Mając na uwadze warunki w jakich przechowywana była spawarka, od kwietnia do listopada, w kokpicie, (versus w środku jachtu), przykryta od deszczu tylko plandeką, narażówna na wszystkie pyły ze szlifownia diaksem, mogę z czystym sumieniem polecić tego chińczyka.
I Naszego Marka

Marek Wszech-umiący

Umiący brzmi swojsko, versus umiejący.

Drugie życie spawarki

Sekretne życie już było i by się skończyło, gdyby nie Marek AllMighty czyli WszechUmiący.
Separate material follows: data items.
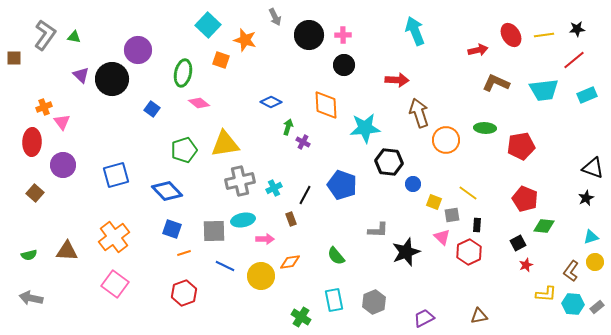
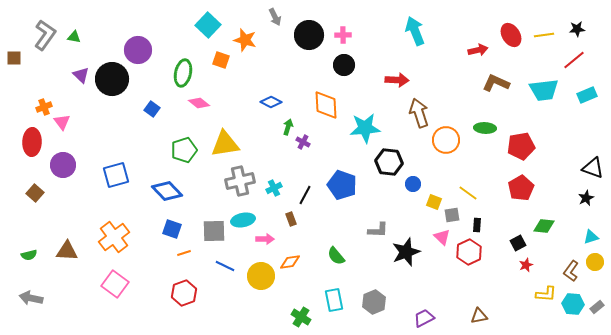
red pentagon at (525, 199): moved 4 px left, 11 px up; rotated 20 degrees clockwise
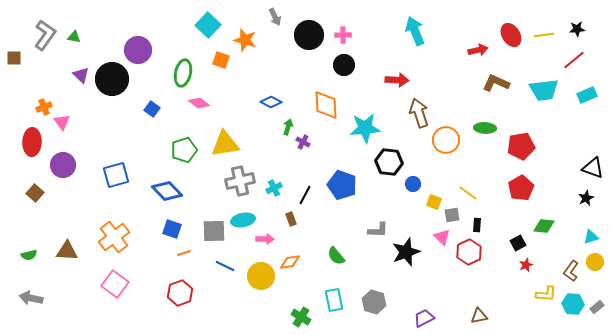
red hexagon at (184, 293): moved 4 px left
gray hexagon at (374, 302): rotated 20 degrees counterclockwise
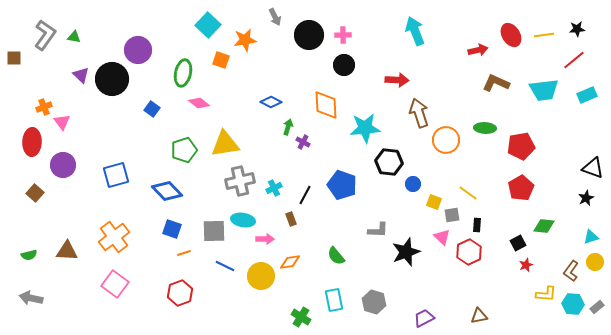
orange star at (245, 40): rotated 25 degrees counterclockwise
cyan ellipse at (243, 220): rotated 20 degrees clockwise
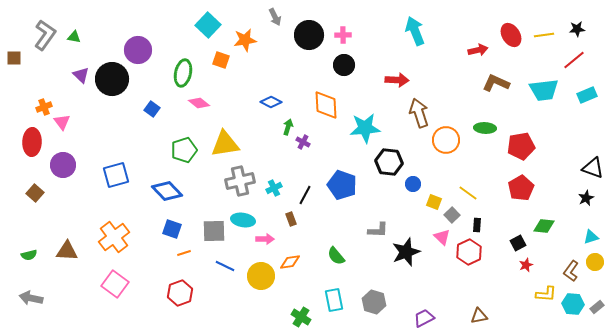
gray square at (452, 215): rotated 35 degrees counterclockwise
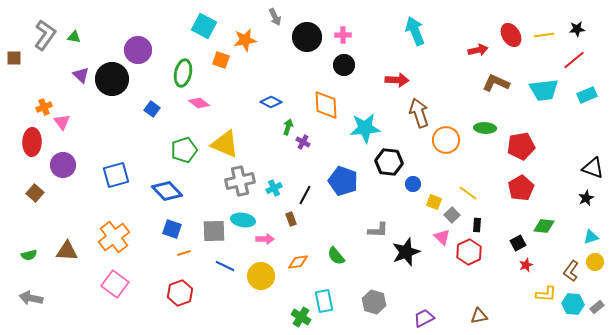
cyan square at (208, 25): moved 4 px left, 1 px down; rotated 15 degrees counterclockwise
black circle at (309, 35): moved 2 px left, 2 px down
yellow triangle at (225, 144): rotated 32 degrees clockwise
blue pentagon at (342, 185): moved 1 px right, 4 px up
orange diamond at (290, 262): moved 8 px right
cyan rectangle at (334, 300): moved 10 px left, 1 px down
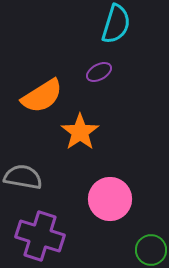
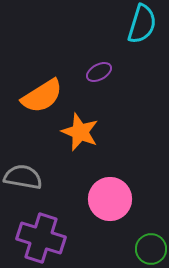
cyan semicircle: moved 26 px right
orange star: rotated 15 degrees counterclockwise
purple cross: moved 1 px right, 2 px down
green circle: moved 1 px up
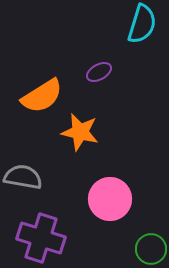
orange star: rotated 9 degrees counterclockwise
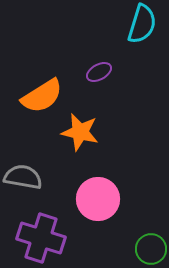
pink circle: moved 12 px left
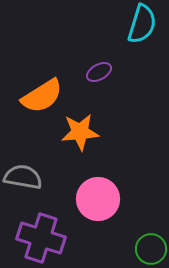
orange star: rotated 18 degrees counterclockwise
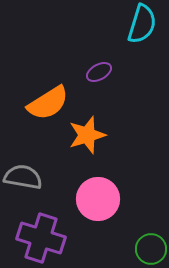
orange semicircle: moved 6 px right, 7 px down
orange star: moved 7 px right, 3 px down; rotated 12 degrees counterclockwise
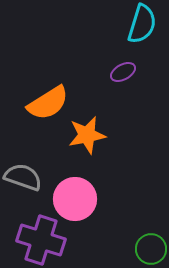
purple ellipse: moved 24 px right
orange star: rotated 6 degrees clockwise
gray semicircle: rotated 9 degrees clockwise
pink circle: moved 23 px left
purple cross: moved 2 px down
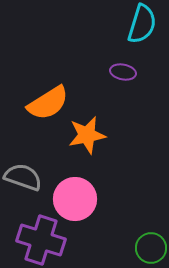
purple ellipse: rotated 40 degrees clockwise
green circle: moved 1 px up
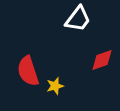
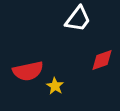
red semicircle: rotated 84 degrees counterclockwise
yellow star: rotated 24 degrees counterclockwise
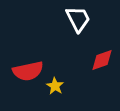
white trapezoid: rotated 64 degrees counterclockwise
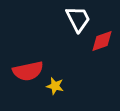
red diamond: moved 19 px up
yellow star: rotated 18 degrees counterclockwise
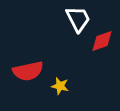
yellow star: moved 5 px right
Będzie film.

Pan Zbysio i silnik Ursus

Oliva Emapur Marina

Przy okazji zamawiania Wood Primera Oliva, żeby pomalować drewno na szkielet, które ponoć mój były pracownik pomalował w 2018, kupiłam farbę poliuretanowa białą Oliva. Poprzednia wywróciła się, a była wtedy nowa, wieczko sie otworzyło i wylała się połowa. Niestety zdarzyło mi sie to po raz drugi. Nie mam nic do tej farby, ale to zamkniecie. Ponieważ najgorszą karą jest napiętnowanie w internecie, obsmarowałam produkt na allegro. Wróć - oceniłam.
Obok stoi puszka, która upadek przeżyła.
Tym sposobem mam nadmiar utwardzacza do poliuretanu. Jest to niezwykłe, bo jest on hidroskopijny i ulotny i sam znika nie wiadomo kiedy.

środa, 17 listopada 2021

Wyróżnienie

w konkursie Oznaki Pracy.
Jedną z nagród jest wizyta z aparatem w Cementowni Ożarów. Mam dobre przeczucia. Scementujemy współpracę.
I tak Markul został słynnym spawaczem.

poniedziałek, 15 listopada 2021

Van Odór zakotwiczył

Papugują Pianę.

Szpachla pomalowana

Bierzemy się za szkielet drewniany.

Na bezrybiu

Z braku innej adrenaliny i cięcie diaksem też ryba.

Spontanicznie

zaczęłam konstruować sufklapę z profili alumniniowych, które dał mi Jacek Eternity. Troche się udało a trochę nie udało, jak zwykle do trzech powtórzeń.

Markulu Aaaaaaaaaaa

Cieknie

troche z luku na śródokręciu. Za mało sikafleksu.
Za to na sterze za dużo. Nawet MarcIna o to pytał, dlaczego ster taki biały. Dlatego, że Markulowi sikafleks się bardzo spodobał, a używał go pierwszy raz ..

Suchsze miejsce

Wolałabym dostać sms, że zabiera sie mój maszt, ale rozumiem, że nie było na to czasu. Powódx to powódź. Maszt Dziwnej odnalazł się na kontenerach, ładnie ułożóny.

Maszt zaje..li

Ale za to jaki porządek. Po sztormie 4 listopada regularne oczko wodne przed Dziwna i Śmiałym zamieniło się w zalew Mały Trzebieski. Woda była wszędzie i to taka po kostki. Pracownicy firmy Van Odór zaczeli spontanicznie parkować swoje auta na placu mariny, a Najmłodszy Bosman spontanicznie zaczął wlepia im mandaty. Gdy Mały bawił się w strażnika miejskiego, Duźi Bosmani walczyli z powodzią. W sobotę, 6 list sytuacja była juz opanowana, woda odpompowana, maszty przełożóne w suchsze miejsce.